At the beginning of the game, players are secretly dealt out several character cards. Each player has several. These are the characters that the player is rooting for. Then they are put into the middle, shuffled, and dealt on the table so everyone can see them. Each turn, players play action cards that affect several of the characters. An alliance card, for instance, can form an alliance between 3 characters. A join alliance card can add one character to an existing alliance. An insult card can make one character insult another. There can be challenges where winning characters get immunity or some bonus or losing characters can lose prestige. At a certain point there is a vote, with each character voting against the other character they like the least. The character with the most votes is removed.

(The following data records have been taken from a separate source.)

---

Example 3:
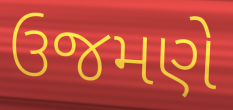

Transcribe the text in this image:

ઉજમણે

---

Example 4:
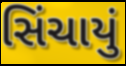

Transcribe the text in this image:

સિંચાયું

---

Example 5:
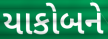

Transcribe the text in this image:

યાકોબને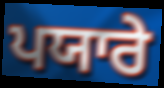
ਪਯਾਰੇ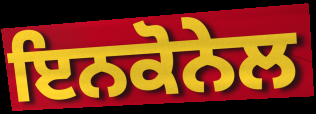
ਇਨਕੋਨੇਲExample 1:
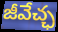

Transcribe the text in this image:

జీవేచ్ఛ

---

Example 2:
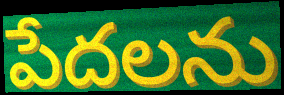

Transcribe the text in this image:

పేదలను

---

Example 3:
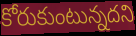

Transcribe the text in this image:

కోరుకుంటున్నదని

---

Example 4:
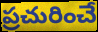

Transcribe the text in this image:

ప్రచురించే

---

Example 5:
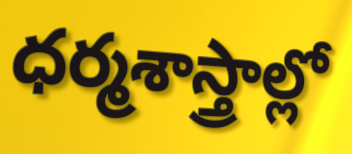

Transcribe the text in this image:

ధర్మశాస్త్రాల్లోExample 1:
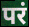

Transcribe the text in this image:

परं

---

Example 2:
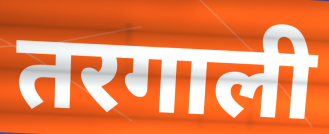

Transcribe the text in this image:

तरगाली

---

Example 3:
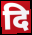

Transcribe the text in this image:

दि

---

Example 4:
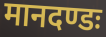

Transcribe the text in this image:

मानदण्डः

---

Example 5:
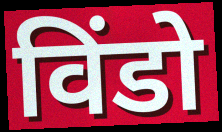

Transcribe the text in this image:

If a player loses all of their characters they stop watching the show - i.e. they are eliminated.
The player rooting for whichever character is left at the end is the winner, or if all of the other player's have been eliminated, the player that is left is the winner.
Since no one knows who other people are controlling, there is some subterfuge going on. The game is about manipulating the state so that when there is a vote as many of your characters as possible are left in the game. The game also should generate an interesting story, as you see the characters team up and build some kind of case for why they like some people and don't like others.
Because there is player elimination, gameplay should be short: sub 60 minutes.
Anyone have good ideas for what the action cards (the meat of the game) would be? What kinds of actions would be interesting/thematic?
Conceptually, iI guess it is pretty similar to Guillotine, except for the attachment of players to characters.